The Knight of Swords in a reading “indicates the need to act quickly” or to make a quick decision. It makes sense; knights represent action and swords air, i.e. thoughts, so the two combined means quick thinking.
* A significator is a card chosen to represent either the subject of a reading, or if you’re a writer, could represent one of the characters in your book. I like this article on Significators at The Lotus Pond.
This is my newest deck, and I think this photo is better than previous ones. (I actually looked at the cameral manual to figure out how to take extreme close-ups. What a concept!)
The Sensual Wicca Tarot: A Wiccan vision of the world of sexuality from Lo Scarabeo lives up to its name with some very sensual and sexual images. It differs from traditional decks in avoiding obvious Judeo-Christian images and titles for the cards. In this deck, Queens become Mothers, Kings are Sages, Knights are Acolytes and Pages are Maidens. The images in the cards represent folk magic practitioners from around the world: Europe, Africa, the Americas, etc.
The Hanged Man is traditionally shown suspended upside down by his feet, tied to the tree by a rope. In this deck, he is suspended by locking his feet over the branch, implying that this is, perhaps, self-bondage. The LWB says:
Sacrifice, dedication, a new perspective, seeing things from a different point of view.

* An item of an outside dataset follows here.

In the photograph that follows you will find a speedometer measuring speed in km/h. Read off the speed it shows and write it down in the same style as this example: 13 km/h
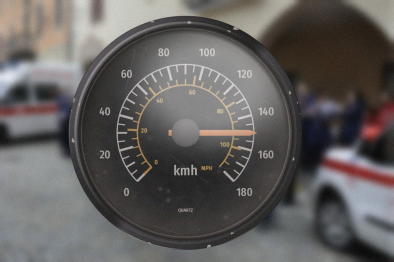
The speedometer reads 150 km/h
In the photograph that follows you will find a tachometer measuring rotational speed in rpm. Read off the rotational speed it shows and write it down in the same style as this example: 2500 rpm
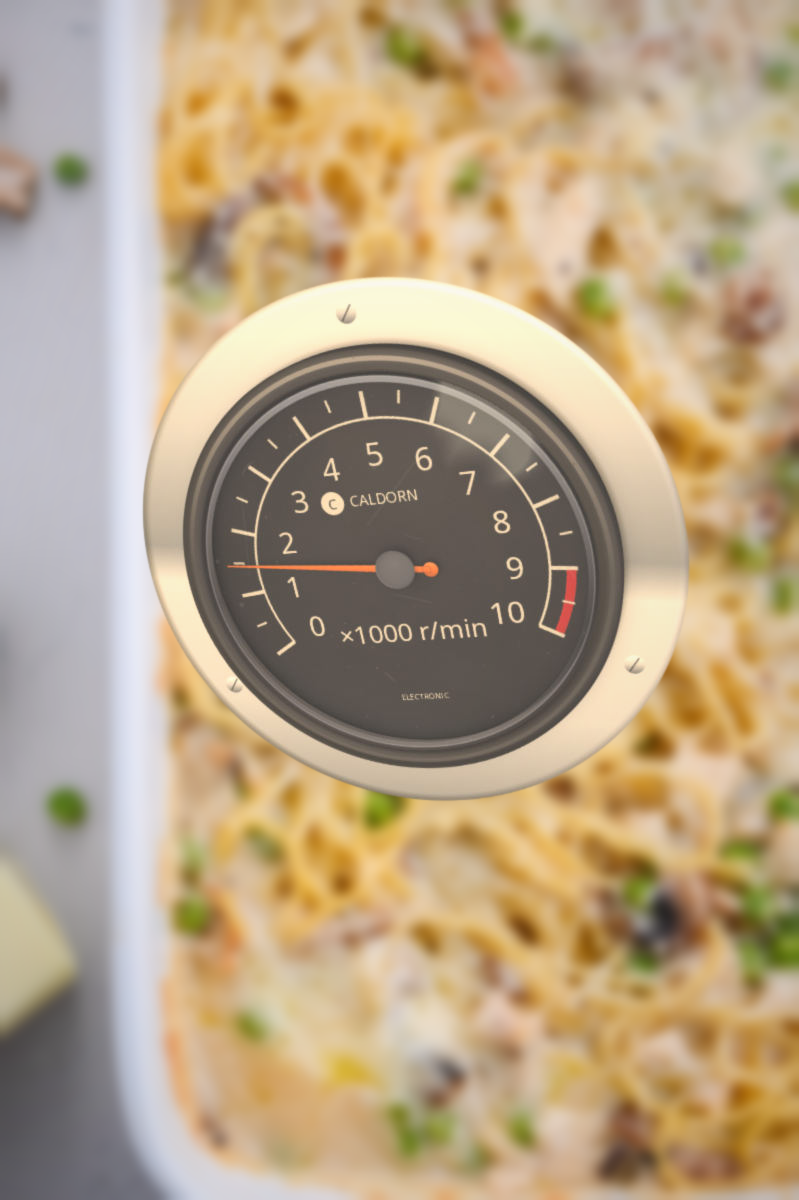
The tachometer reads 1500 rpm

In Tarot for Your Self, Mary Greer interprets this card as meaning “suspended action. A time of stagnation and frustration” and I can certainly relate to that. I’ve been in a long period of low writing productivity. I hope exploring the world of the tarot will help to fill my creative well. How can I not be inspired by such wonderful images?
I was introduced to this deck at the 2007 Romantic Times Booklovers Convention in Houston. Marilyn Campbell, who designed the deck and wrote the companion interpretive book, gave a workshop of Psychic Fiction. In the workshop, she read one or more cards for everyone present. The 7 of Wands was one of the cards I drew. I remember because she looked right at me and said, it doesn’t come faster if you push the button every five seconds. Or words to that effect. I laughed, but she was right on. I’m an Aries and I can be quite impatient at times.
In this card, a businesswoman stands waiting for an elevator. The companion book, Tarot of the Lotus Circle by Marilyn Campbell, Jasmine-Jade Enterprises, 2007, says:
Blockages; Minor Obstacles; Solvable Puzzles; Business negotiations are in order; Taking a stand. The change required at the moment is in your attitude.
If you draw this card when you’re looking for a yes or no answer to a query, the answer is clearly No.
This is a lovely deck, very contemporary, with a strong feminist feel. Unfortunately, it appears to be out of print at the moment, though a few are available through Amazon’s affiliates.